■ Provided passage:
Julian Wiley

Flink jobs, Python experiments, and Java packages

January 3, 2026· 1 min readRPi Kubernetes

How PyFlink and Java TA-Lib jobs fit different parts of the streaming workflow.

RPi KubernetesSystems DesignLocal FirstDevelopment Timeline

Why this mattered

PyFlink is fast for exploration and close to notebooks, but Java packaging is clearer when the job becomes an operational artifact.

This belongs in the development timeline because RPi Kubernetes is not a single feature. It is a hybrid k3s homelab with an Ubuntu control plane, four Raspberry Pi 5 workers, Cloudflare Tunnel, and a data platform made from Kafka, Flink, Redis Stack, MinIO, DataHub, Airbyte, Polaris, and observability services. The project only became useful once its infrastructure decisions were written down well enough to be repeated.

Design decision

The platform keeps both lanes visible so research can become a session job without losing the learning path.

The practical stack around this decision includes k3s, Kustomize, Helm, Strimzi Kafka, Flink Operator, Redis Stack, RAGFlow, DataHub, Airbyte, Polaris, MinIO, Prometheus, Grafana, Loki, OpenTelemetry, Cloudflare Tunnel, FastAPI, Next.js. I try to keep the interfaces small: configuration describes intent, runtime code owns behavior, and operational notes explain what a future maintainer should check first.

What I would repeat

The split also makes ARM compatibility and image contents easier to reason about.

The repeatable pattern is to make the boring path explicit. For this project that means clear repository boundaries, documented setup, predictable deployment commands, and enough observability to know whether the system is healthy or merely quiet.

Reader takeaway

If you are building something similar, start with the workflow you need to repeat every week. Then add only the platform pieces that make that workflow easier to recover, explain, and extend.

■ Given information:

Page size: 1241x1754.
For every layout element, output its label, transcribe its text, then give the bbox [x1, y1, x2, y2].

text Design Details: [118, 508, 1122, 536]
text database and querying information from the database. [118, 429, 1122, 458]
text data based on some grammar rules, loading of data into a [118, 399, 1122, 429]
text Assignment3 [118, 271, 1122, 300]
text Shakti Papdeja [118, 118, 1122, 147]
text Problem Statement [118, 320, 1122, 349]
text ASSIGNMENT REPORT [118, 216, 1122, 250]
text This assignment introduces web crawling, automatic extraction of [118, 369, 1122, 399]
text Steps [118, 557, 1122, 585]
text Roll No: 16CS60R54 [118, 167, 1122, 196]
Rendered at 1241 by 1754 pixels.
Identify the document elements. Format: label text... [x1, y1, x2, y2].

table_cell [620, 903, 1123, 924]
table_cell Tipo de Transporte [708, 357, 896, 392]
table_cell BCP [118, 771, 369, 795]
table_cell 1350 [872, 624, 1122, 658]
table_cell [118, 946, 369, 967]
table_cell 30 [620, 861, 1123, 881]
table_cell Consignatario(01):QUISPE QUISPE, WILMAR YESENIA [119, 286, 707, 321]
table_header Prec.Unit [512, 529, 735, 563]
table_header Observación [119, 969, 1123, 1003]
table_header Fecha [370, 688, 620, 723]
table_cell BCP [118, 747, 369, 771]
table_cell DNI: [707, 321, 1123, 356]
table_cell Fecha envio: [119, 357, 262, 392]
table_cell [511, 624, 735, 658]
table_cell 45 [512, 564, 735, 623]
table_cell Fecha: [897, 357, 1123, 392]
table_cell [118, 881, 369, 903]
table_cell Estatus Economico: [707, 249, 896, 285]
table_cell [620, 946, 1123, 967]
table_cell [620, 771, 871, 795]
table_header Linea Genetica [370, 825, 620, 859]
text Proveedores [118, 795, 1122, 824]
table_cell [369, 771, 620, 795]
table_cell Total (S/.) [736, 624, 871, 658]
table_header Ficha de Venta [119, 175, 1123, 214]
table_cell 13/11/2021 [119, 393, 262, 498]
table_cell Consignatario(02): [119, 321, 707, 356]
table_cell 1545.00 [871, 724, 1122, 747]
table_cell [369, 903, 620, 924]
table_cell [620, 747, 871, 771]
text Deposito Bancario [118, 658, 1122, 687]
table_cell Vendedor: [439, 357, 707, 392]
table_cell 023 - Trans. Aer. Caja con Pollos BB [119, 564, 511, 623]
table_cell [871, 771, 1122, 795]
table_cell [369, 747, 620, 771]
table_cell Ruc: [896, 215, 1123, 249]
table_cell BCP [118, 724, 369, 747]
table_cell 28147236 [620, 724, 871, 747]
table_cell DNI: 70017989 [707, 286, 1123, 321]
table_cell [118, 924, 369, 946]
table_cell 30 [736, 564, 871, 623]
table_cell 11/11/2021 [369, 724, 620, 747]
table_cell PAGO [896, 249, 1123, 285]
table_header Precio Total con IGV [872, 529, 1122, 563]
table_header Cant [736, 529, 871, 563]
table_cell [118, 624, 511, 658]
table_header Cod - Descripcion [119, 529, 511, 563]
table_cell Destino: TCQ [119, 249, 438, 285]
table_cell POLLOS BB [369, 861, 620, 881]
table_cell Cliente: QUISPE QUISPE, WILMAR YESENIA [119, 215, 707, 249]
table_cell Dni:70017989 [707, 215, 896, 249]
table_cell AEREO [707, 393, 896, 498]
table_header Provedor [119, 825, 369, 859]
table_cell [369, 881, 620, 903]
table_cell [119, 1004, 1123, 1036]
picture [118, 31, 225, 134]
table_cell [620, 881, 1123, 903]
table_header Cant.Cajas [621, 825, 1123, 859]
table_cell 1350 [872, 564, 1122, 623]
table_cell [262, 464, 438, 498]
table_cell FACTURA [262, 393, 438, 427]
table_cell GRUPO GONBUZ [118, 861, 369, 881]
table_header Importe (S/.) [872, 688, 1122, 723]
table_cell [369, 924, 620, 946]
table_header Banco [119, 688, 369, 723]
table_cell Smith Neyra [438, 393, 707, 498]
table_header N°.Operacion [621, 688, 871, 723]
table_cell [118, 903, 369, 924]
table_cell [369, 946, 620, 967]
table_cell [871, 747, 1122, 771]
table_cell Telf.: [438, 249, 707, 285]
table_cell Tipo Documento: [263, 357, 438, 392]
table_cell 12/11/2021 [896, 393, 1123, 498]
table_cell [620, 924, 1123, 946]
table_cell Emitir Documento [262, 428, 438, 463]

■ Work item A: According to the Flink jobs post, how many Raspberry Pi 5 workers does the hybrid k3s homelab have?
■ Work item B: Reproduce the Flink jobs post word for word between "January 3, 2026·" and "to be repeated.", inclusive.

■ Response box A: Four

■ Response box B:
January 3, 2026· 1 min readRPi Kubernetes

How PyFlink and Java TA-Lib jobs fit different parts of the streaming workflow.

RPi KubernetesSystems DesignLocal FirstDevelopment Timeline

Why this mattered

PyFlink is fast for exploration and close to notebooks, but Java packaging is clearer when the job becomes an operational artifact.

This belongs in the development timeline because RPi Kubernetes is not a single feature. It is a hybrid k3s homelab with an Ubuntu control plane, four Raspberry Pi 5 workers, Cloudflare Tunnel, and a data platform made from Kafka, Flink, Redis Stack, MinIO, DataHub, Airbyte, Polaris, and observability services. The project only became useful once its infrastructure decisions were written down well enough to be repeated.